Other designers craft their products from recycled or reclaimed materials. For instance, contemporary jewelry brands like Fruto recycle metals to create their products. Blackñandu also employs this technique by reclaiming aluminum from architectural works.

The concept of slow fashion is not uncommon among Argentinian designers in the delegation. Many innovate by finding production methods that best suit their community. The brand Nicéfora has chosen to not follow seasonal collections in order to reduce consumption and waste. The designer creates a single annual collection with features, cuts, adjustments, and colors based on the needs of daily use.

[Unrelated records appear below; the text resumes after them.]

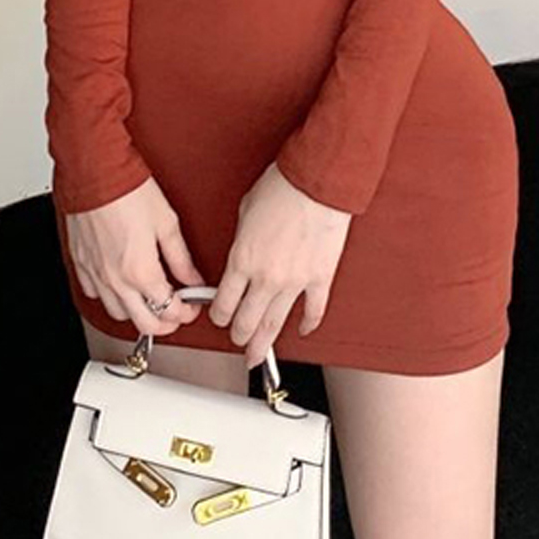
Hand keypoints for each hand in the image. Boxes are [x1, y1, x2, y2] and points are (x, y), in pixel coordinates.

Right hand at [66, 175, 207, 337]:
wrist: (95, 172)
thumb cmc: (128, 190)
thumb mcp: (167, 223)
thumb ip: (181, 258)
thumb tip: (194, 278)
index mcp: (141, 272)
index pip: (169, 311)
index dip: (186, 313)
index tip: (192, 306)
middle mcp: (116, 280)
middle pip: (144, 324)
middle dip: (165, 323)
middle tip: (176, 312)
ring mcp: (95, 274)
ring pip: (117, 314)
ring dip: (136, 312)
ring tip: (150, 299)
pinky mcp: (80, 264)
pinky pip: (94, 294)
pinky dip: (109, 296)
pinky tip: (120, 284)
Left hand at [207, 162, 352, 370]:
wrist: (317, 180)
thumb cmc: (282, 186)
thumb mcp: (246, 211)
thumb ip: (242, 240)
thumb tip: (243, 252)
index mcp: (242, 259)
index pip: (223, 303)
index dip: (218, 316)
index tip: (219, 318)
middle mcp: (265, 277)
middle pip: (246, 322)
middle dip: (238, 337)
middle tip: (237, 343)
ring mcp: (295, 282)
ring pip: (274, 326)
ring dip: (263, 345)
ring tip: (258, 357)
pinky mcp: (320, 278)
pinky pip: (313, 310)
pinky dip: (307, 324)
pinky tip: (302, 330)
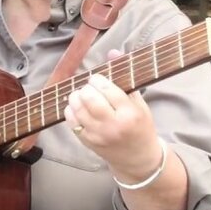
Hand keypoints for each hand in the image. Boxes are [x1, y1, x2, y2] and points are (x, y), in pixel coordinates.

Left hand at [63, 49, 161, 180]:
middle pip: (89, 98)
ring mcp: (98, 135)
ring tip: (82, 95)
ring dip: (76, 97)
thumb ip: (125, 77)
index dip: (97, 80)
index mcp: (130, 113)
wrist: (137, 157)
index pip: (107, 89)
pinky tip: (77, 107)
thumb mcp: (139, 102)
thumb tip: (112, 51)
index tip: (97, 79)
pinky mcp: (87, 141)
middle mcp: (113, 125)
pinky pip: (71, 121)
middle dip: (86, 88)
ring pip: (77, 108)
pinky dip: (70, 110)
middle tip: (90, 87)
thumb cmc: (140, 126)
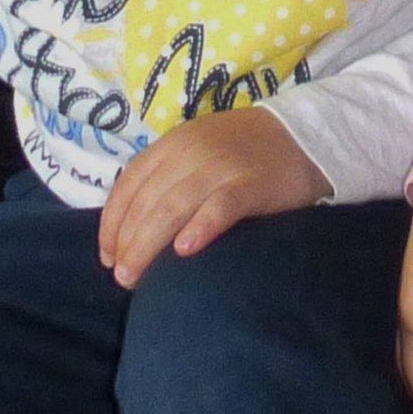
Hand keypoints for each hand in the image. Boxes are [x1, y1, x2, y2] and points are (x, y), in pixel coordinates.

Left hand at [97, 106, 329, 287]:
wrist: (304, 135)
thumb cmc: (245, 152)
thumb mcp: (199, 151)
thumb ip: (169, 177)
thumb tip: (131, 228)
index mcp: (174, 143)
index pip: (128, 185)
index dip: (111, 224)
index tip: (108, 257)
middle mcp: (192, 152)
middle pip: (147, 202)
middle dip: (128, 243)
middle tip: (123, 278)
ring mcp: (223, 166)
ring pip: (173, 207)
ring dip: (148, 244)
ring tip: (137, 277)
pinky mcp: (253, 184)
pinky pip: (221, 206)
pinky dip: (200, 227)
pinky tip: (185, 250)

Today, there are numerous environmentally friendly manufacturing methods that are both abundant and easy to adopt. On-demand production, as seen at Pólvora, and quality-focused tailoring, as practiced by Luciana Regolo, are increasingly widespread techniques aimed at reducing clothing waste and overconsumption.


Preservation of ancestral techniques

While some leather-related crafts are fading away, several Argentinian creators have seen their ancestral techniques lost over time. As an emblematic raw material of the country's cultural heritage, natural Argentina leather requires meticulous work and complex methods that few people are familiar with today.

Handcrafted, Acentor De Autor shoes are made with high-quality leather and produced in very small quantities. The duo of founding designers of the brand, Ana Muños and Aldana Torchia, aim to respect and revalorize the craft of shoemaking through their classic designs with contemporary accents. In fact, it's not only leatherwork that is disappearing, but also other even rarer artisanal techniques.

Inherited from her grandmothers, Emilia’s (Velasco) ancestral knowledge, such as crochet, macramé, and knotting, has been passed down from generation to generation. Today, she is the only one in her family who continues to carry forward the history and artisanal techniques that speak of human beings and memory. In the realm of jewelry, it's Marina Massone, and also the creators Marcela and Marina Pascual (mmpascual), who design and craft their jewelry in a workshop using traditional jewelry techniques.

Many young Argentinian creators have recognized the importance of preserving their family's ancestral techniques and, most importantly, passing them on to the next generation. As part of the Zapateras collective, the shoe brand Chicco Ruiz has taken the initiative to teach the craft of shoemaking to women in need. An initiative that showcases the socially responsible aspect of several Argentina brands.


A Touch of Modernity

Enthusiastic about traditional techniques and materials, Argentinian brands also incorporate contemporary methods and materials to create an interesting and modern contrast. Whether by blending noble materials like leather with other urban and industrial materials such as aluminum, or by possessing an innovative and artistic vision, Argentine designers stand out both within the country and beyond its borders.

With great honor, the M.A.D Shoppe welcomes products from 12 Argentinian designers to its experiential platform for one month. This is an opportunity for these creators to transcend borders and promote their brands, but it's also a chance for our community to discover the talents and craftsmanship of Argentina.